Some worry about privacy and the ability of governments and other organizations to fully know and hence control the behavior and even the thoughts of individuals. I remain optimistic. With every advance in technology comes an advance in our individual ability to move faster or disappear more effectively. Information countermeasures will evolve to allow individuals to control which of our information properties make it into the vast data banks, how and by whom they are accessed, and how they are moved around. With more information (not with data overload) also comes the ability to make better individual decisions and choices. Moreover, data mining tools can work both ways—also helping individuals figure out when their space is being mined inappropriately.
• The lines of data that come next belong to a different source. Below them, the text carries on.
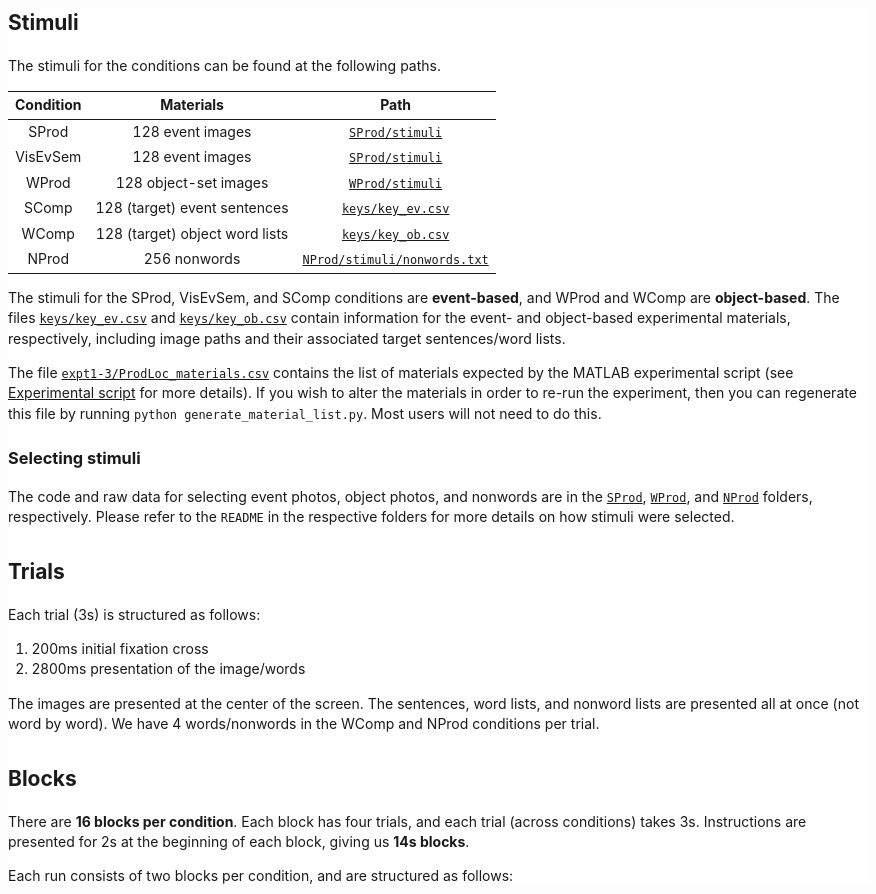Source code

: ## Stimuli

The stimuli for the conditions can be found at the following paths.

| Condition | Materials | Path |
| :-------: | :-------: | :--: |
| SProd | 128 event images | [`SProd/stimuli`](SProd/stimuli) |
| VisEvSem | 128 event images | [`SProd/stimuli`](SProd/stimuli) |
| WProd | 128 object-set images | [`WProd/stimuli`](WProd/stimuli) |
| SComp | 128 (target) event sentences | [`keys/key_ev.csv`](keys/key_ev.csv) |
| WComp | 128 (target) object word lists | [`keys/key_ob.csv`](keys/key_ob.csv) |
| NProd | 256 nonwords | [`NProd/stimuli/nonwords.txt`](NProd/stimuli/nonwords.txt) |

The stimuli for the SProd, VisEvSem, and SComp conditions are **event-based**, and WProd and WComp are **object-based**. 
The files [`keys/key_ev.csv`](keys/key_ev.csv) and [`keys/key_ob.csv`](keys/key_ob.csv) contain information for the event- and object-based experimental materials, respectively, including image paths and their associated target sentences/word lists.

The file [`expt1-3/ProdLoc_materials.csv`](expt1-3/ProdLoc_materials.csv) contains the list of materials expected by the MATLAB experimental script (see [Experimental script](#experimental-script) for more details). If you wish to alter the materials in order to re-run the experiment, then you can regenerate this file by running 
`python generate_material_list.py`. Most users will not need to do this.

### Selecting stimuli

The code and raw data for selecting event photos, object photos, and nonwords are in the [`SProd`](SProd), [`WProd`](WProd), and [`NProd`](NProd) folders, respectively. Please refer to the `README` in the respective folders for more details on how stimuli were selected.

## Trials

Each trial (3s) is structured as follows:
1. 200ms initial fixation cross
2. 2800ms presentation of the image/words

The images are presented at the center of the screen. The sentences, word lists, and nonword lists are presented all at once (not word by word). We have 4 words/nonwords in the WComp and NProd conditions per trial.

## Blocks

There are **16 blocks per condition**. Each block has four trials, and each trial (across conditions) takes 3s. Instructions are presented for 2s at the beginning of each block, giving us **14s blocks**.

Each run consists of two blocks per condition, and are structured as follows:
Since competition is part of our human nature, wars will be waged over this information. Data banks will be held hostage and robbed. Magnificent digital libraries will be destroyed. The destruction of the ancient library at Alexandria, Egypt, will be repeated at ever larger scales in the cyberworld. Some nations will overtake others due to some edge in information infrastructure or data navigation and mining techniques. Information borders will evolve, and some descendants of data mining techniques will be classified as weapons. As in all endeavors in human history, nothing will drive progress in the field as fast as the data wars and the data mining arms race. We see it beginning in the business world today, while some encryption algorithms are being classified as restricted munitions by the U.S. government.

I am most excited by the prospects of the new mathematics and theory that will evolve to help us deal with and understand the digital information landscape. Our current abilities and understanding of the digital information environment are primitive compared with our abilities to model and understand the physical (analog) environment. Imagine what digital physics will give us as the equivalent of nuclear weaponry once we learn to crack the atoms of information. The consequences of unleashing data’s tremendous latent information will be bewildering, exhilarating, even frightening.

In the same vein, my imagination fails to begin to visualize the wonders we will discover as data mining evolves into the effective cybernavigation science of tomorrow. I envy the early discovery expeditions into the new world of data. A wondrous journey awaits us all.